A vida sempre nos prega peças...
Cade a nois usufrur do melhor que ela nos da...

Seje sempre essa pessoa que es pois,
sempre contaras comigo...

Adoro vc... E sua poesias...

Bjs

Unknown disse...
Este comentário foi removido por um administrador do blog.
Unknown disse...

Vi que apagou o comentário que fiz. A verdade doi mesmo, mais é necessária.Não lhe faria só um comentário ou um elogio, pois sabe muito, muitíssimo bem que aprecio suas poesias, mesmo quando elas me maltratavam. mais você não retirou a frase que escreveu e falou que foi eu. Que retire pelo menos o desejo.

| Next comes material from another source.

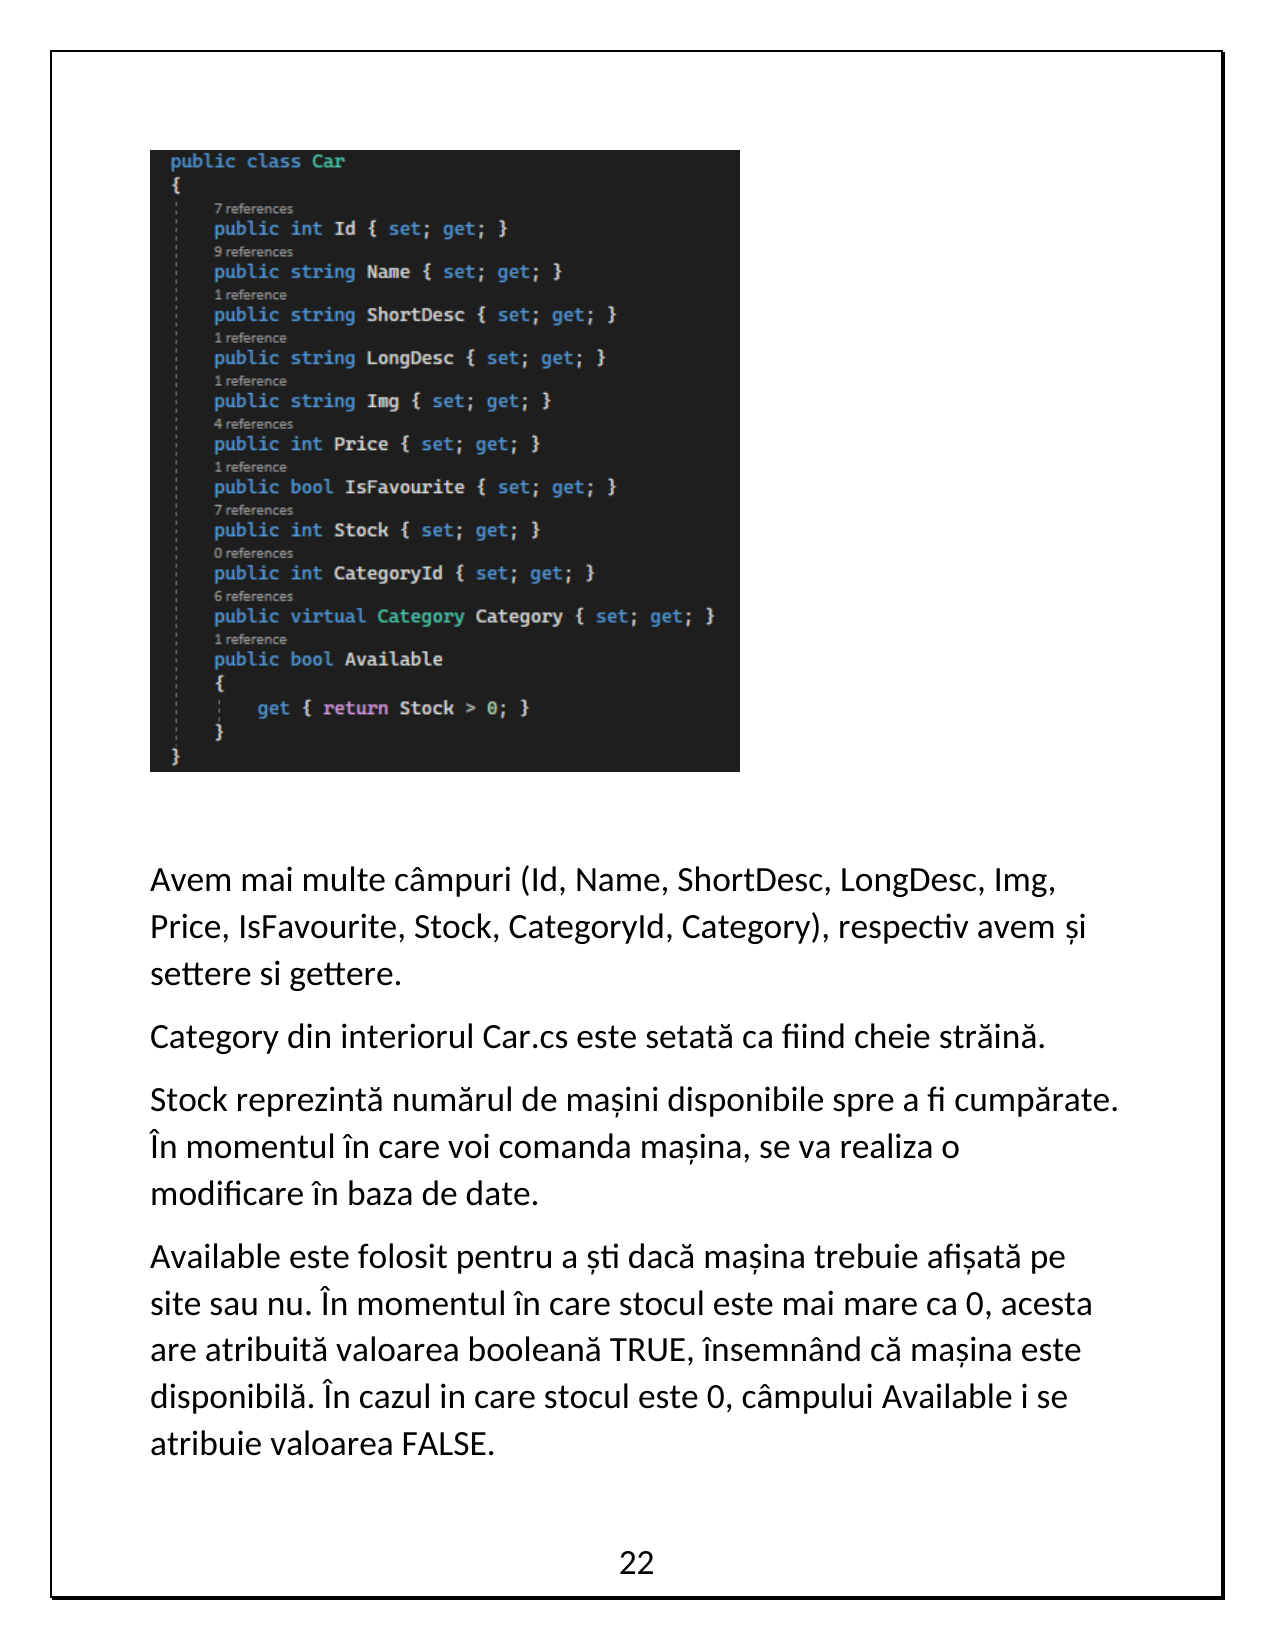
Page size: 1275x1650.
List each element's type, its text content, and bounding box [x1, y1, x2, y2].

F. Antenor Gonsalves disse...

Eu me arrependo por ter deletado a tua agressão gratuita e expressão máxima de ingratidão. Teu comentário - ou desabafo, se é que tens o que desabafar - no meu blog fez-me lembrar um pensamento chinês: "A grande virtude das pequenas inteligências é discutir pessoas; a grande virtude das médias inteligências é discutir ocorrências; porém, a grande virtude das grandes inteligências é discutir ideias."!
E o propósito de tudo isto aqui é discutir ideias, e entendi aquilo tão pessoal; tão tipo "lavar roupa suja no meio da rua"... e o pior é que a roupa suja não era e não é minha, mas mesmo assim eu não deveria ter deletado...
A única ou a maior razão de minha vida é a verdade, e sabes muitíssimo bem o quão eu fui vítima de mentiras...
a verdade pode não está contigo...
Passei dois anos e trinta e quatro dias e dezesseis horas preso nos cárceres fétidos da burguesia graças a mentiras, moça. E melhor que ninguém tu sabes o que a VERDADE significa para mim.
Peço-te, pois:
Por favor, postes teu "comentário". O espaço é teu.

Kelma disse...

É uma satisfação encontrar espaços como este, onde o autor disponibiliza sua obra para nos engrandecer com a discussão de suas ideias.

F. ANTENOR GONSALVES disse...

Kelma! Sempre genial e gentil. Não por acaso que adorável. Obrigado. Beijos...

Darliane disse...

Sem dúvidas, Dilaceradamente é um dos meus preferidos! Chamou muito minha atenção desde que eu o li. Gosto muito!
Graças ao Antenor (ou Tio Antenor, como costumo chamar) eu aprendi muitas coisas quando ainda criança! Tenho muitas lembranças, ótimas, a princípio! Agradeço muito a ele por ter feito parte dessa tão importante fase da minha vida!
Obrigada, Tio Antenor!

Abraços!

F. ANTENOR GONSALVES disse...

Obrigado a você, querida sobrinha, e confesso orgulhoso pelo teu crescimento intelectual. Senti-me honrado por ter uma leitora à sua altura, lisongeado com o teu comentário e estimulado pelas tuas memórias.

Como podemos nós mesmos governar o mundo sem delegarmos poder a corruptos?